BEGIN Supplied entries

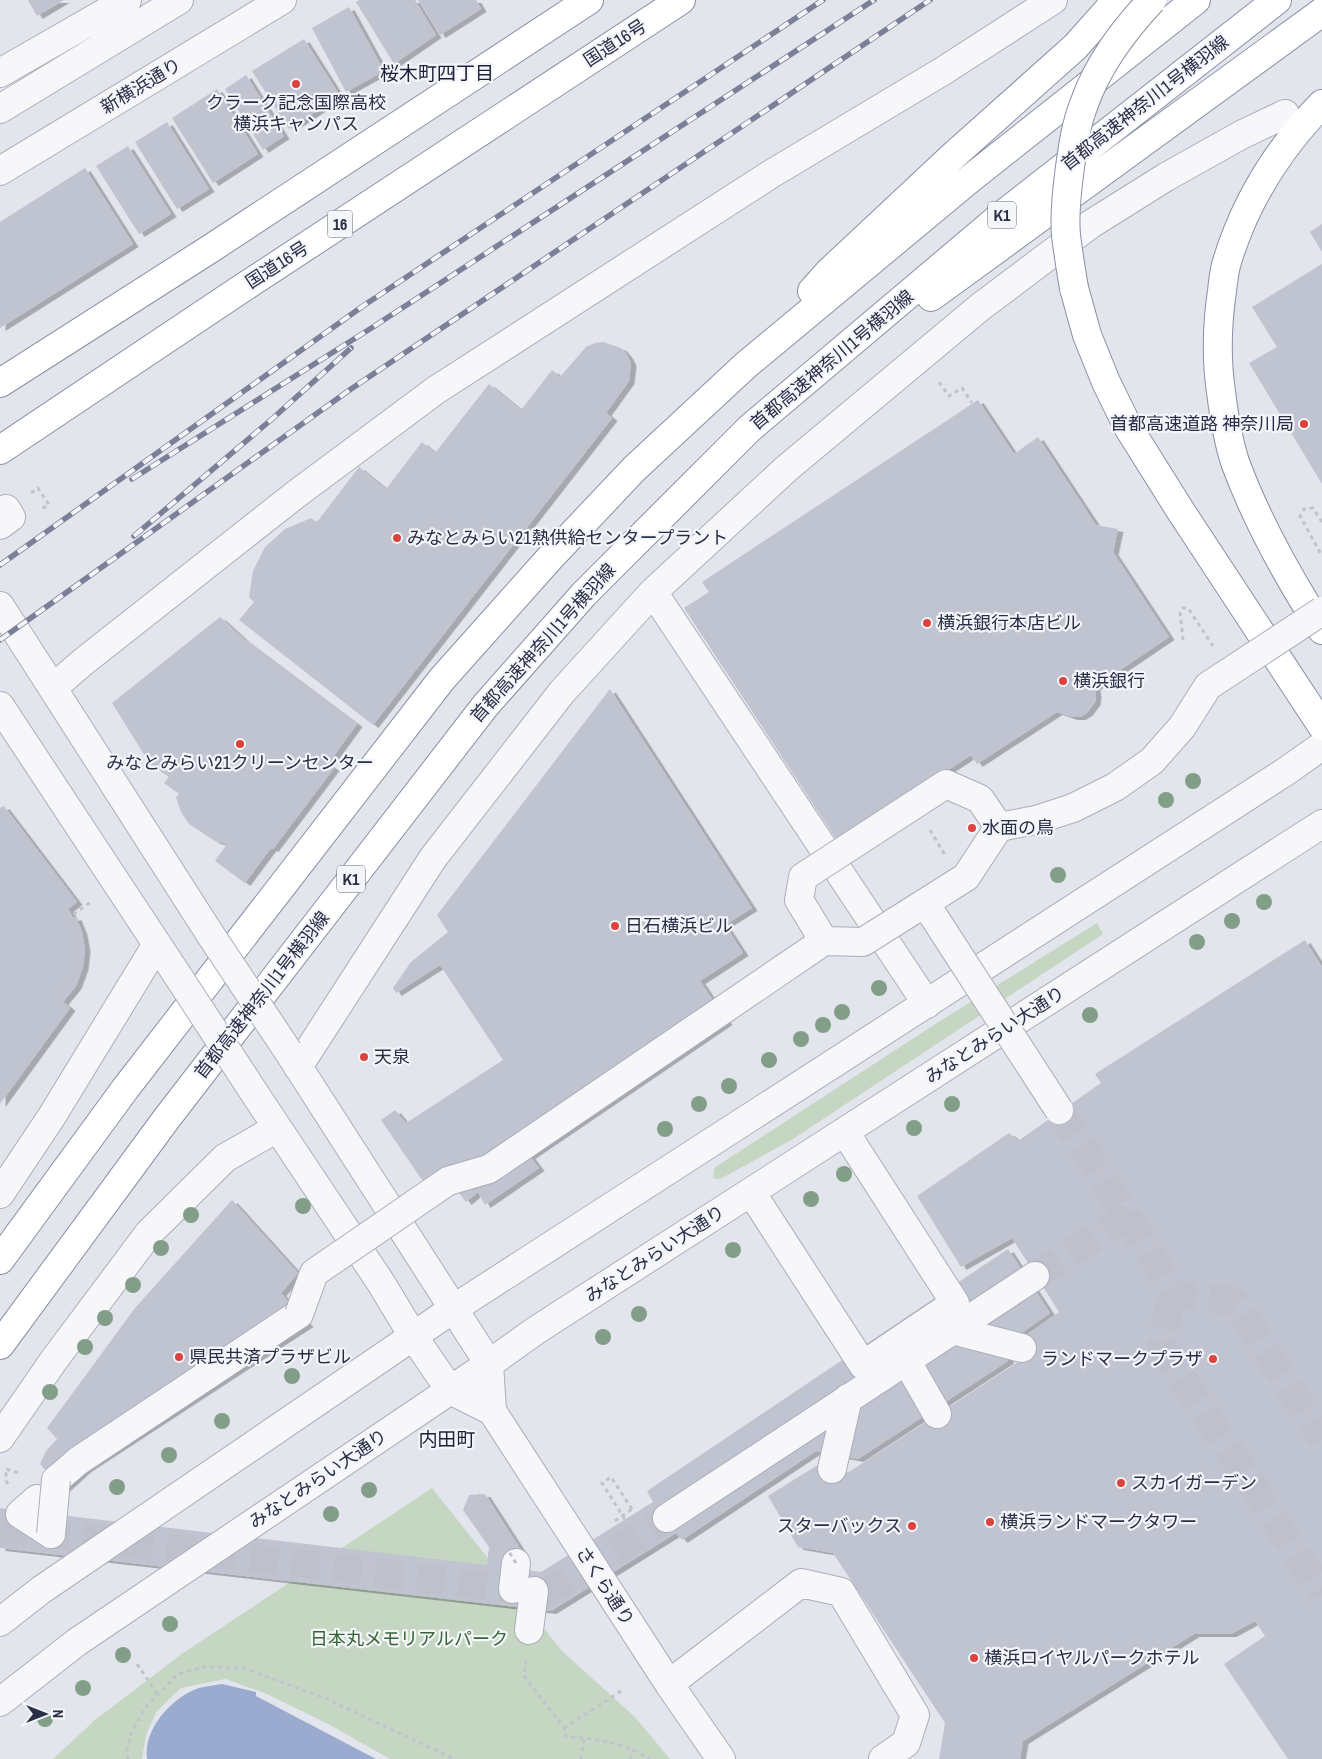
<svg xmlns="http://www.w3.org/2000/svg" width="1322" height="1759" viewBox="0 0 1322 1759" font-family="'Archivo Narrow','Noto Sans JP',sans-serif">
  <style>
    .green { fill: #c5d7c3 }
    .water { fill: #9babd0 }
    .building { fill: #c0c3d0; filter: url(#shadow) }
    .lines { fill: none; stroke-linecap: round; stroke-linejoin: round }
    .minor-tunnel { stroke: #bec0cc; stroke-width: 28; stroke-dasharray: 28 14; stroke-linecap: butt }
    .minor-casing { stroke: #abaebb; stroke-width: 30 }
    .highway-casing { stroke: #898fa5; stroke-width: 30 }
    .path { stroke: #c1c3cb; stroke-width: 3; stroke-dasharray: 4 4; stroke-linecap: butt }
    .minor { stroke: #f7f7fa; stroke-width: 28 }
    .highway { stroke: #fff; stroke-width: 28 }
    .rail-casing { stroke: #7b8098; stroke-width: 5.5 }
    .rail { stroke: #f3f5f9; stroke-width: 4; stroke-dasharray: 11; stroke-linecap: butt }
    .minor-bridge-casing { stroke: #abaebb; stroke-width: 30; stroke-linecap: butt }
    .highway-bridge-casing { stroke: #898fa5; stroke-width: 30; stroke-linecap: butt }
    .path-bridge { stroke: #c1c3cb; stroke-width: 3; stroke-dasharray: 4 4; stroke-linecap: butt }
    .minor-bridge { stroke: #f7f7fa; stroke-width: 28 }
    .highway-bridge { stroke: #fff; stroke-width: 28 }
    .tree { fill: #839e88 }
    .poi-dot { fill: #dc433e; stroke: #f3f5f9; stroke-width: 2 }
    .labels { text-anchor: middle; stroke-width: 4.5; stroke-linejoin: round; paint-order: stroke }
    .shield { fill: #f3f5f9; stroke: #666a7c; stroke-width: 1 }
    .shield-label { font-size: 16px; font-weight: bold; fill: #292e47 }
    .street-label { font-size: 18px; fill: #292e47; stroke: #f3f5f9 }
    .poi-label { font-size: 18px; fill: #292e47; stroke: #f3f5f9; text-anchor: start }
    .park-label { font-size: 18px; fill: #356435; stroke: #f3f5f9 }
    .neighbourhood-label { font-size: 19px; fill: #1b1f38; stroke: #f3f5f9 }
  </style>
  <defs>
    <filter id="shadow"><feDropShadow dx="5.5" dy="3" stdDeviation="0" flood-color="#0004"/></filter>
  </defs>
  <rect width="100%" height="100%" fill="#e3e5ed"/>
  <path class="green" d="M1097 923 1103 934 793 1139 720 1179 713 1178 714 1168 940 1021Z
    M432 1488 562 1651 635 1717 670 1759H390L330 1725 267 1694 225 1679 181 1688 157 1711 146 1735 142 1759H53L95 1720 183 1653Z"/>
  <path class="water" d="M222 1684 256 1692V1696L376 1759H147C143 1729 172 1697 199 1688 207 1686 215 1685 222 1684Z"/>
  <path class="building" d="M28 0H64L37 16Z
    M359 0H415L436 35 394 64 356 2Z
    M418 0H476L481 9 440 35Z
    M349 7 384 71 346 92 312 28Z
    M304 39 340 96 289 129 252 71Z
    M246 75 284 136 263 150 225 89Z
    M217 89 258 154 213 183 172 118Z
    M167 122 209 189 177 209 135 142Z
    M128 146 171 214 139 234 96 166Z
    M85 168 133 244 0 328V222Z
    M1322 224V252L1310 232Z
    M1322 264V484L1249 363 1277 347 1252 307Z
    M603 342 621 348 627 355 631 363 629 381 606 413 612 418 373 725 239 620 254 602 249 597 253 571 265 547 285 529 311 518 317 522 359 467 386 489 422 442 435 453 489 384 521 410 552 370 560 377 586 347 595 343Z
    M978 400 1014 454 1038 437 1096 525 1118 529 1113 552 1169 637 1095 687 1096 695 1095 702 1087 713 1080 717H1072L1057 712 977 764 971 755 838 842 684 608 709 592 702 582Z
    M220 617 245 640 357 724 328 764 334 768 273 849 271 848 245 883 215 861 227 844 215 841 189 824 181 812 176 797 179 794 164 783 169 777 150 764 112 703Z
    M610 689 752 908 725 925 743 953 700 981 727 1022 530 1156 539 1168 485 1205 478 1192 466 1202 457 1190 435 1179 422 1180 381 1120 395 1110 406 1123 503 1060 440 965 396 993 393 988 411 962 448 932 437 915Z
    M4 806 77 902 68 909 73 918 76 917 82 932 85 949 83 967 76 986 63 1002 70 1008 0 1104V808Z
    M1305 940 1322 967V1759H1288L1224 1664 1265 1636 1255 1621 1231 1634H1194L1023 1741 1020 1759H939L945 1723 833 1553 798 1547 768 1496 816 1466 849 1472 1018 1362 1025 1336 1059 1312 1012 1238 961 1267 917 1196 1009 1133 1018 1141 1101 1083 1095 1074Z
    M232 1200 298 1273 281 1293 308 1324 86 1469 63 1490 40 1464 46 1451 57 1439 47 1428 135 1308Z
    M1008 1249 1050 1313 1010 1341 1008 1361 858 1459 816 1451 682 1540 676 1533 551 1611 0 1548V1508L487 1565 489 1547 463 1510 469 1495 485 1494 521 1550 520 1569 541 1572 653 1502 647 1491Z"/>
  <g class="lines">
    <path class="minor-tunnel" d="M1059 1110 1177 1295 1234 1301 1322 1439
      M1035 1276 1121 1220 1134 1242
      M1170 1301 1161 1346 1322 1593
      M0 1528 513 1589 547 1592 667 1518"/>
    <defs>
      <path id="minor" d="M0 73 127 0
        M0 109 179 0
        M0 171 282 0
        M0 525 11 517 6 509
        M653 592 927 1004
        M0 606 210 934
        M53 688 83 662 295 495 436 390 771 174 943 71 1053 0
        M0 706 176 973
        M288 1051 489 1364 492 1411 669 1684 721 1759
        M298 1067 433 858 562 692 653 592 786 469 979 308 1044 259 1091 224 1166 177 1241 135 1285 114
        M257 1097 381 1283 413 1336 450 1390 492 1411
        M751 1192 863 1365 955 1303 845 1132
        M0 1194 52 1116 157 944
        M952 1330 1022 1348
        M906 1360 937 1414
        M0 1438 54 1360 149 1233 225 1158 277 1128
        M832 1469 848 1398
        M56 1480 78 1461 299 1314
        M37 1499 20 1514 51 1534
        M667 1518 1035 1276
        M513 1589 516 1563
        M0 1622 41 1590 453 1309 1285 772 1322 746
        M529 1630 534 1591
        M669 1684 801 1583 841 1592 915 1715 906 1743 883 1759
        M0 1702 77 1642 489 1364 535 1331 1322 824"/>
      <path id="highway" d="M1322 104C1278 149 1244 204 1226 265 1224 273 1223 282 1222 291 1217 325 1216 358 1221 392 1224 416 1228 440 1235 462 1257 522 1288 577 1322 630
        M1074 288 1087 335 1106 382 1128 427 1180 510 1322 726
        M812 291 829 272 953 156 1075 47 1117 0
        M931 297 1322 12
        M0 383 210 249 589 0
        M0 450 238 291 681 0
        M0 1260 125 1089 442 679 549 559 634 469 746 365 971 178 1196 0
        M0 1345 167 1118 485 706 584 594 750 428 1001 216 1277 0"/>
    </defs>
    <use href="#minor" class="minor-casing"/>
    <use href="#highway" class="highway-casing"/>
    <path class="path" d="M939 382 949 396 962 388 972 403
      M31 493 38 488 49 505 41 509
      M1322 522 1313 508 1304 509 1300 516 1322 556
      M1183 640 1180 612 1183 608H1188L1213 646
      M930 830 945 855
      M57 1001C81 971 87 953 70 917L92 901
      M8 1484 6 1481V1469L19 1473
      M479 1494 506 1535
      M615 1521 632 1509
      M526 1660 524 1676 564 1728 566 1737C596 1738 624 1743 650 1759
      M137 1664 158 1695
      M564 1728 621 1691
      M128 1759 127 1751 131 1733 145 1708 178 1674 204 1667 243 1668 325 1698 454 1759
      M581 1759 584 1738
      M630 1759 634 1749"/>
    <use href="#minor" class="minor"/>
    <use href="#highway" class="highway"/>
    <defs>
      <path id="rail" d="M132 479 373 327 874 0
        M134 536 272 419 351 348
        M0 565 363 306 823 0
        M0 640 351 389 930 0"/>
    </defs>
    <use href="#rail" class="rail-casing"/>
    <use href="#rail" class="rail"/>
    <defs>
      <path id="minor-bridge" d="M925 903 1059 1110
        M210 934 288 1051
        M824 941 799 900 803 877 946 784 980 799 999 827
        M176 973 257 1097
        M299 1314 314 1273 448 1181 489 1169 824 941 863 942 966 877 999 827 1036 820 1073 808 1115 787 1152 761 1182 727 1208 686 1322 611
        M51 1534 56 1480"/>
      <path id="highway-bridge" d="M1074 288C1071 270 1068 253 1066 235 1064 213 1067 189 1070 167 1073 146 1076 124 1084 104 1098 64 1123 31 1152 0"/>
    </defs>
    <use href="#minor-bridge" class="minor-bridge-casing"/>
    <use href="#highway-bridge" class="highway-bridge-casing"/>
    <path class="path-bridge" d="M632 1509 611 1477 602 1483 636 1537
      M503 1559 475 1515 483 1510 516 1563"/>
    <use href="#minor-bridge" class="minor-bridge"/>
    <use href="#highway-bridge" class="highway-bridge"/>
  </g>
  <g class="tree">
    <circle cx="1193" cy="781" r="8"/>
    <circle cx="1166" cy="800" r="8"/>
    <circle cx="1058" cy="875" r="8"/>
    <circle cx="1264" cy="902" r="8"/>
    <circle cx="1232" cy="921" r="8"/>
    <circle cx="1197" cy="942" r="8"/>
    <circle cx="879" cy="988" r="8"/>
    <circle cx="842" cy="1012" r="8"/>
    <circle cx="1090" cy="1015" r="8"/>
    <circle cx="823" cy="1025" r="8"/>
    <circle cx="801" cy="1039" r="8"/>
    <circle cx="769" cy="1060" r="8"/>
    <circle cx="729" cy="1086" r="8"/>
    <circle cx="699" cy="1104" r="8"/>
    <circle cx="952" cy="1104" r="8"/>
    <circle cx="914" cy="1128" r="8"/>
    <circle cx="665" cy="1129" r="8"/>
    <circle cx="844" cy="1174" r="8"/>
    <circle cx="811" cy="1199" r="8"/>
    <circle cx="303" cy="1206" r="8"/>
    <circle cx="191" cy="1215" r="8"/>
    <circle cx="161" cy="1248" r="8"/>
    <circle cx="733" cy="1250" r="8"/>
    <circle cx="133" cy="1285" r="8"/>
    <circle cx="639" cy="1314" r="8"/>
    <circle cx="105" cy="1318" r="8"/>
    <circle cx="603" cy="1337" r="8"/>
    <circle cx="85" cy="1347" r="8"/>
    <circle cx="292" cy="1376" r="8"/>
    <circle cx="50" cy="1392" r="8"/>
    <circle cx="222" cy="1421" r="8"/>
    <circle cx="169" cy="1455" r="8"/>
    <circle cx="117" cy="1487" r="8"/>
    <circle cx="369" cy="1490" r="8"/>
    <circle cx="331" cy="1514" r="8"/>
    <circle cx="170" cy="1624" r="8"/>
    <circle cx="123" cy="1655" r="8"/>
    <circle cx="83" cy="1688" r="8"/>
    <circle cx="45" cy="1719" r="8"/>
  </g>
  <g class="poi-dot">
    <circle cx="296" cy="84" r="5"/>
    <circle cx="1304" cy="424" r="5"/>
    <circle cx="397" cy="538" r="5"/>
    <circle cx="927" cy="623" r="5"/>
    <circle cx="1063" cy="681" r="5"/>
    <circle cx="240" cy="744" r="5"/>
    <circle cx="972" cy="828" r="5"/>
    <circle cx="615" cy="926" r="5"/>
    <circle cx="364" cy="1057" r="5"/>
    <circle cx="179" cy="1357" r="5"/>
    <circle cx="1213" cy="1359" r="5"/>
    <circle cx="1121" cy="1483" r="5"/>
    <circle cx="990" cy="1522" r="5"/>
    <circle cx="912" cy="1526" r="5"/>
    <circle cx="974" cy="1658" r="5"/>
  </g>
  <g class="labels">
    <g class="shield">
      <rect x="988" y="201.5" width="28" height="27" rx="4"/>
      <rect x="327.5" y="210.5" width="25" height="27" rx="4"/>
      <rect x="337" y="865.5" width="28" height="27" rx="4"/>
    </g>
    <g class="shield-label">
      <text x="1002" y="221">K1</text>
      <text x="340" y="230">16</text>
      <text x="351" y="885">K1</text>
    </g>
    <g class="street-label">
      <text transform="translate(615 43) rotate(-33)" y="6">国道16号</text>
      <text transform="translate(141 86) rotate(-31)" y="6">新横浜通り</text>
      <text transform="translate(1145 103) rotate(-38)" y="6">首都高速神奈川1号横羽線</text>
      <text transform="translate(277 265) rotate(-33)" y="6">国道16号</text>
      <text transform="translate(832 360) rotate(-40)" y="6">首都高速神奈川1号横羽線</text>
      <text transform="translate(543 643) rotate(-48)" y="6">首都高速神奈川1号横羽線</text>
      <text transform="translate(262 995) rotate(-52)" y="6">首都高速神奈川1号横羽線</text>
      <text transform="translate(995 1035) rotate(-33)" y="6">みなとみらい大通り</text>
      <text transform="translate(655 1254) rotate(-33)" y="6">みなとみらい大通り</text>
      <text transform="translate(318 1479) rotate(-34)" y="6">みなとみらい大通り</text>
      <text transform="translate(605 1586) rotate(57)" y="6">さくら通り</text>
    </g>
    <g class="poi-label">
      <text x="296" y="109" text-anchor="middle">クラーク記念国際高校<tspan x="296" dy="21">横浜キャンパス</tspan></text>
      <text x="1294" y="430" text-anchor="end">首都高速道路 神奈川局</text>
      <text x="407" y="544">みなとみらい21熱供給センタープラント</text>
      <text x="937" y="629">横浜銀行本店ビル</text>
      <text x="1073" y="687">横浜銀行</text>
      <text x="240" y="769" text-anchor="middle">みなとみらい21クリーンセンター</text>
      <text x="982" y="834">水面の鳥</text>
      <text x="625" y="932">日石横浜ビル</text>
      <text x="374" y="1063">天泉</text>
      <text x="189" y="1363">県民共済プラザビル</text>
      <text x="1203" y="1365" text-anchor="end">ランドマークプラザ</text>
      <text x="1131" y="1489">スカイガーデン</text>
      <text x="1000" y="1528">横浜ランドマークタワー</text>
      <text x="902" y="1532" text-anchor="end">スターバックス</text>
      <text x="984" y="1664">横浜ロイヤルパークホテル</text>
    </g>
    <g class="park-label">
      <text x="409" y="1645">日本丸メモリアルパーク</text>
    </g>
    <g class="neighbourhood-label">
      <text x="437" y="80">桜木町四丁目</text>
      <text x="447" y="1446">内田町</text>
    </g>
  </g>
  <g transform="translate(45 1714) rotate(90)" stroke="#f3f5f9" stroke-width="4" paint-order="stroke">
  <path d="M0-4L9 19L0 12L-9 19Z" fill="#292e47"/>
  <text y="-8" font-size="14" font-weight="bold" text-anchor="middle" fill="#292e47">N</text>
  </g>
</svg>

END Supplied entries

● **Work instructions**
Count the lines of the listing that contain the word "labels", and give only the number.

● **Result of this task**
2